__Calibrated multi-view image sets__
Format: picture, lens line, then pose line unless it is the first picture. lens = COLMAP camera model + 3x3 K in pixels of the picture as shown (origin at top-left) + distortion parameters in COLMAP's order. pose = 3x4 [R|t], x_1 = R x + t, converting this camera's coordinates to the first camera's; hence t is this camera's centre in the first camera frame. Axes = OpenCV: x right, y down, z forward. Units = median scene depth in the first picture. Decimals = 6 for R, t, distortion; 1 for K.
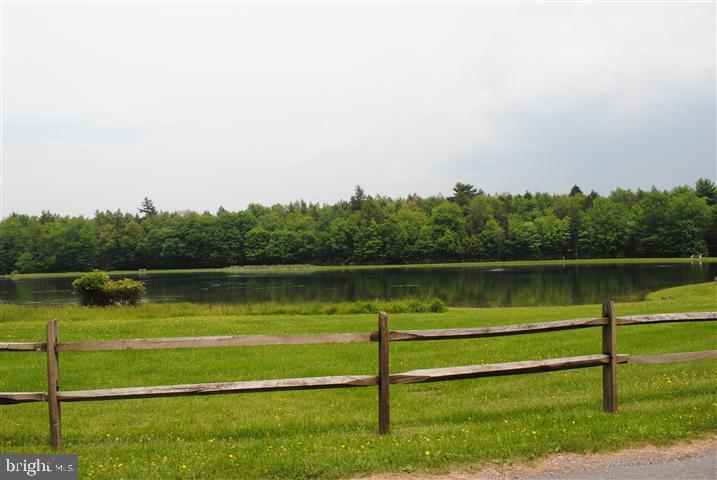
lens RADIAL K [[568.6, 0, 357.8], [0, 568.6, 238.3], [0, 0, 1]] dist [-0.081521, 0.009173]
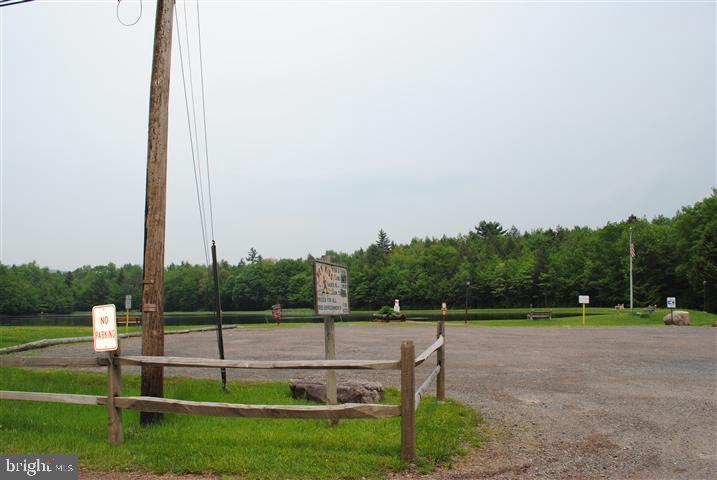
lens RADIAL K [[568.6, 0, 357.8], [0, 568.6, 238.3], [0, 0, 1]] dist [-0.081521, 0.009173]
pose [[0.874545, -0.042266, -0.483100, 1.378285], [0.004959, 0.996922, -0.078242, -0.002314], [0.484920, 0.066031, 0.872062, 0.361473]]
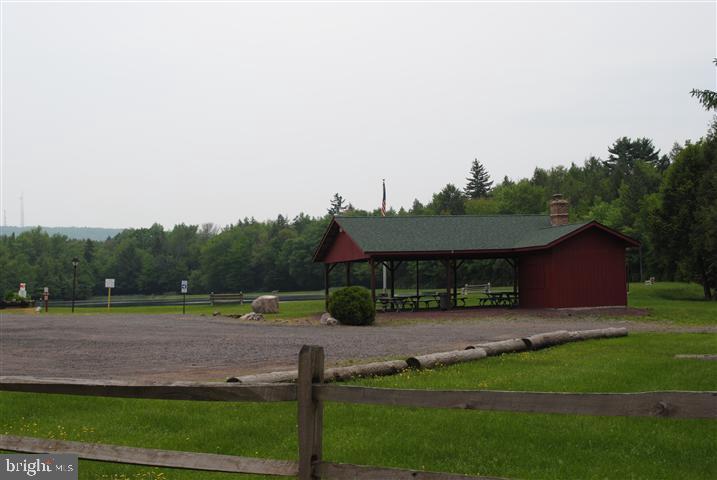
lens RADIAL K [[963.3, 0, 356.1], [0, 963.3, 239.7], [0, 0, 1]] dist [-0.019165, -0.019707]
pose [[0.680885, -0.027856, -0.731860, 2.121994], [0.033933, 0.999403, -0.006470, -0.009948], [0.731603, -0.020429, 0.681424, 0.566822]]
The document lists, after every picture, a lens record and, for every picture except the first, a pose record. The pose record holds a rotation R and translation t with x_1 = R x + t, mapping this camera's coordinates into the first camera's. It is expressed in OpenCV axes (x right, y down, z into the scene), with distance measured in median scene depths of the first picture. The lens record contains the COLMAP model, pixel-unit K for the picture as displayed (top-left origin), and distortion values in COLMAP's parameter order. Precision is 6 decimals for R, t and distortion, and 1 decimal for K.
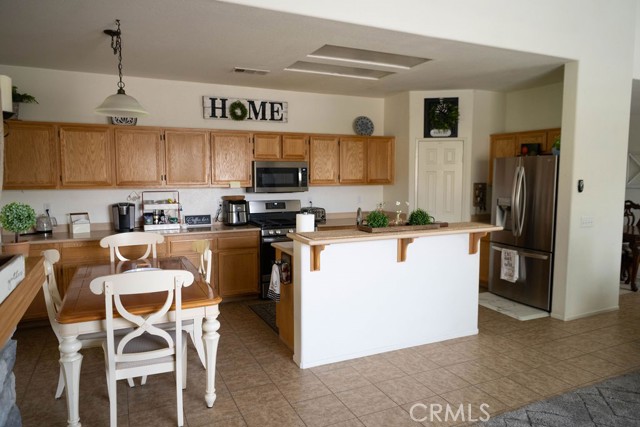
lens RADIAL K [[438.8, 0, 308.2], [0, 438.8, 206.5], [0, 0, 1]] dist [-0.005181, 0.002213]
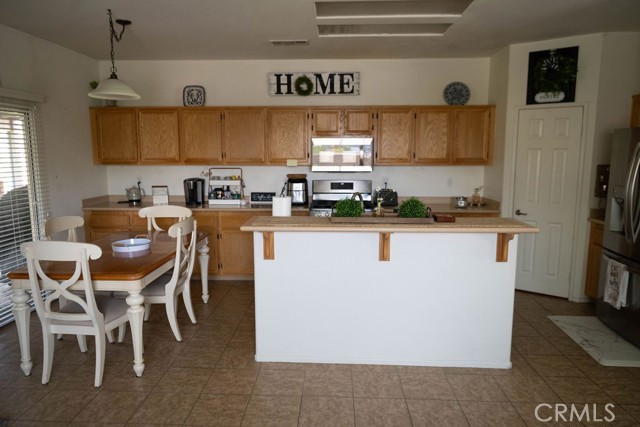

__Assigned task__
Copy exactly the lines that run from the one containing "The document lists, after" to the last line of the records, both included, and leave out every picture.

__Task output__
The document lists, after every picture, a lens record and, for every picture except the first, a pose record. The pose record holds a rotation R and translation t with x_1 = R x + t, mapping this camera's coordinates into the first camera's. It is expressed in OpenCV axes (x right, y down, z into the scene), with distance measured in median scene depths of the first picture. The lens record contains the COLMAP model, pixel-unit K for the picture as displayed (top-left origin), and distortion values in COLMAP's parameter order. Precision is 6 decimals for R, t and distortion, and 1 decimal for K.
lens RADIAL K [[438.8, 0, 308.2], [0, 438.8, 206.5], [0, 0, 1]] dist [-0.005181, 0.002213]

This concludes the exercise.